Today, I wanted to talk about some of the problems I find in movies about eating disorders. Enjoy!
A few days ago, I was watching Starving in Suburbia while I was straightening my hair, and many questions about the movie came to my head. Now, this is certainly not the first time I’ve watched this movie. I’ve watched this film many times, but I’ve never thought about the film other than for entertainment purposes. I never noticed just how much of a terrible depiction of eating disorders this movie portrays.
For those of you that have not watched the film, it features a teenage girl that visits a thinspiration/pro-ana site and shortly after falls ill to an eating disorder (Eating Disorder Not Otherwise Specified-EDNOS). The movie shows how Hannah (the main character) deteriorates after discovering the new site. The creator of the site pushes Hannah to starve herself and do what she says. This is who she calls “Ana.” “Ana” is an actual character in the who she meets at the end of the film.
Now, for entertainment purposes, the film is interesting. There are some intense scenes and a scary plot twist. It’s a Lifetime movie, so viewers pretty much know what to expect. If you love Lifetime or interested is this movie genre, then Starving in Suburbia has a lot to offer for you. However, in terms of realism and appropriate portrayals of eating disorders, the movie couldn’t be worse.
For starters, Hannah starts to develop an eating disorder directly the day after she visits the pro-ana site. Hannah has no real deterioration because she goes downhill at a lightening speed. One day she’s perfectly fine and happy and the next she’s starving herself and a total bitch. Also, the way in which the website controls her and ‘Ana’ dictates her entire life through messages is quite ridiculous. It’s flat out entirely inaccurate.
The inaccuracies in this film brought me to think about the many other films I’ve watched about eating disorders. I’m not saying that all films about eating disorders are horrible because they’re not, however, many of them use the same stereotypes that are inaccurate. Some of the common issues I’ve noticed with these films include:
A fast downfall out of nowhere. I see this with so many movies about eating disorders. One day the teenage girl is fine and the next she’s anorexic. The developing of anorexia is cut short and it’s as if she is just given this mental illness out of nowhere. There’s very little story to their development.
A miraculous recovery. In almost all eating disorder movies, the patient recovers very quickly after she realizes what she’s doing to herself. It’s not a slow recovery at all, they just start eating again and go back to their ‘normal’ life after they realize their situation.
The emphasis on being fat. Eating disorders and body image are completely related. Most people with an eating disorder do indeed suffer from a negative body image, however, this aspect is over-emphasized in films. There’s a ton of other issues that go into developing an eating disorder that movies seem to neglect.
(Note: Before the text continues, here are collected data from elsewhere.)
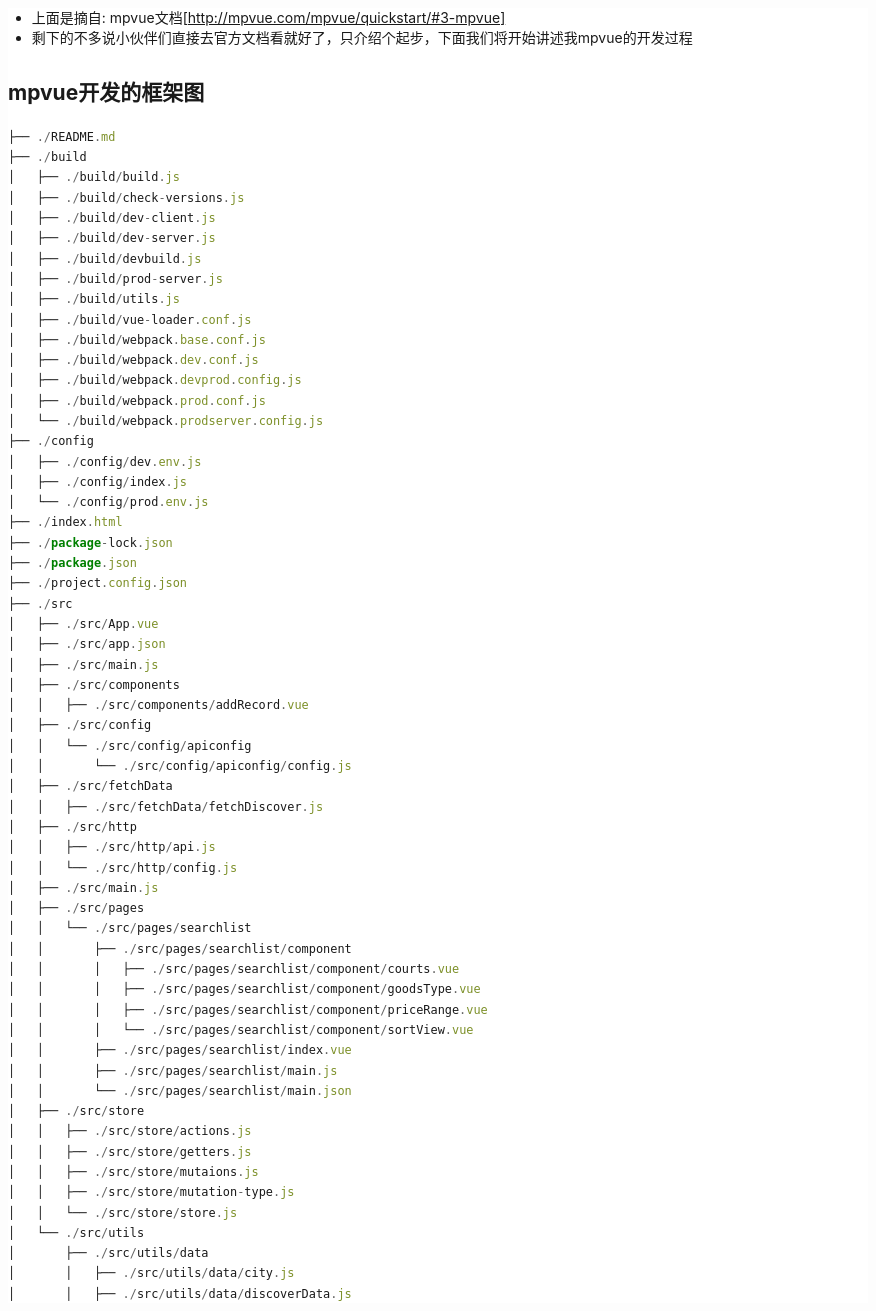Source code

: + 上面是摘自:       mpvue文档[http://mpvue.com/mpvue/quickstart/#3-mpvue]
+ 剩下的不多说小伙伴们直接去官方文档看就好了，只介绍个起步，下面我们将开始讲述我mpvue的开发过程

## mpvue开发的框架图

```javascript
├── ./README.md
├── ./build
│   ├── ./build/build.js
│   ├── ./build/check-versions.js
│   ├── ./build/dev-client.js
│   ├── ./build/dev-server.js
│   ├── ./build/devbuild.js
│   ├── ./build/prod-server.js
│   ├── ./build/utils.js
│   ├── ./build/vue-loader.conf.js
│   ├── ./build/webpack.base.conf.js
│   ├── ./build/webpack.dev.conf.js
│   ├── ./build/webpack.devprod.config.js
│   ├── ./build/webpack.prod.conf.js
│   └── ./build/webpack.prodserver.config.js
├── ./config
│   ├── ./config/dev.env.js
│   ├── ./config/index.js
│   └── ./config/prod.env.js
├── ./index.html
├── ./package-lock.json
├── ./package.json
├── ./project.config.json
├── ./src
│   ├── ./src/App.vue
│   ├── ./src/app.json
│   ├── ./src/main.js
│   ├── ./src/components
│   │   ├── ./src/components/addRecord.vue
│   ├── ./src/config
│   │   └── ./src/config/apiconfig
│   │       └── ./src/config/apiconfig/config.js
│   ├── ./src/fetchData
│   │   ├── ./src/fetchData/fetchDiscover.js
│   ├── ./src/http
│   │   ├── ./src/http/api.js
│   │   └── ./src/http/config.js
│   ├── ./src/main.js
│   ├── ./src/pages
│   │   └── ./src/pages/searchlist
│   │       ├── ./src/pages/searchlist/component
│   │       │   ├── ./src/pages/searchlist/component/courts.vue
│   │       │   ├── ./src/pages/searchlist/component/goodsType.vue
│   │       │   ├── ./src/pages/searchlist/component/priceRange.vue
│   │       │   └── ./src/pages/searchlist/component/sortView.vue
│   │       ├── ./src/pages/searchlist/index.vue
│   │       ├── ./src/pages/searchlist/main.js
│   │       └── ./src/pages/searchlist/main.json
│   ├── ./src/store
│   │   ├── ./src/store/actions.js
│   │   ├── ./src/store/getters.js
│   │   ├── ./src/store/mutaions.js
│   │   ├── ./src/store/mutation-type.js
│   │   └── ./src/store/store.js
│   └── ./src/utils
│       ├── ./src/utils/data
│       │   ├── ./src/utils/data/city.js
│       │   ├── ./src/utils/data/discoverData.js
```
The same narrative. All eating disorder movies seem to be very similar: they’re all about a teenage white girl with perfect grades and a great personality who develops an eating disorder and pretty soon her life turns into a disaster. This leaves out so many people struggling with eating disorders: older folks, men, people of color, etc. Also, not everyone who has an eating disorder fits this narrative.
Now, not all movies about eating disorders show these stereotypes. I’ve seen some great movies about eating disorders that I would highly recommend. As a matter of fact, I recommend most for entertainment purposes. However, if you’re trying to learn about eating disorders and want more of real life situations, most movies won’t give you that.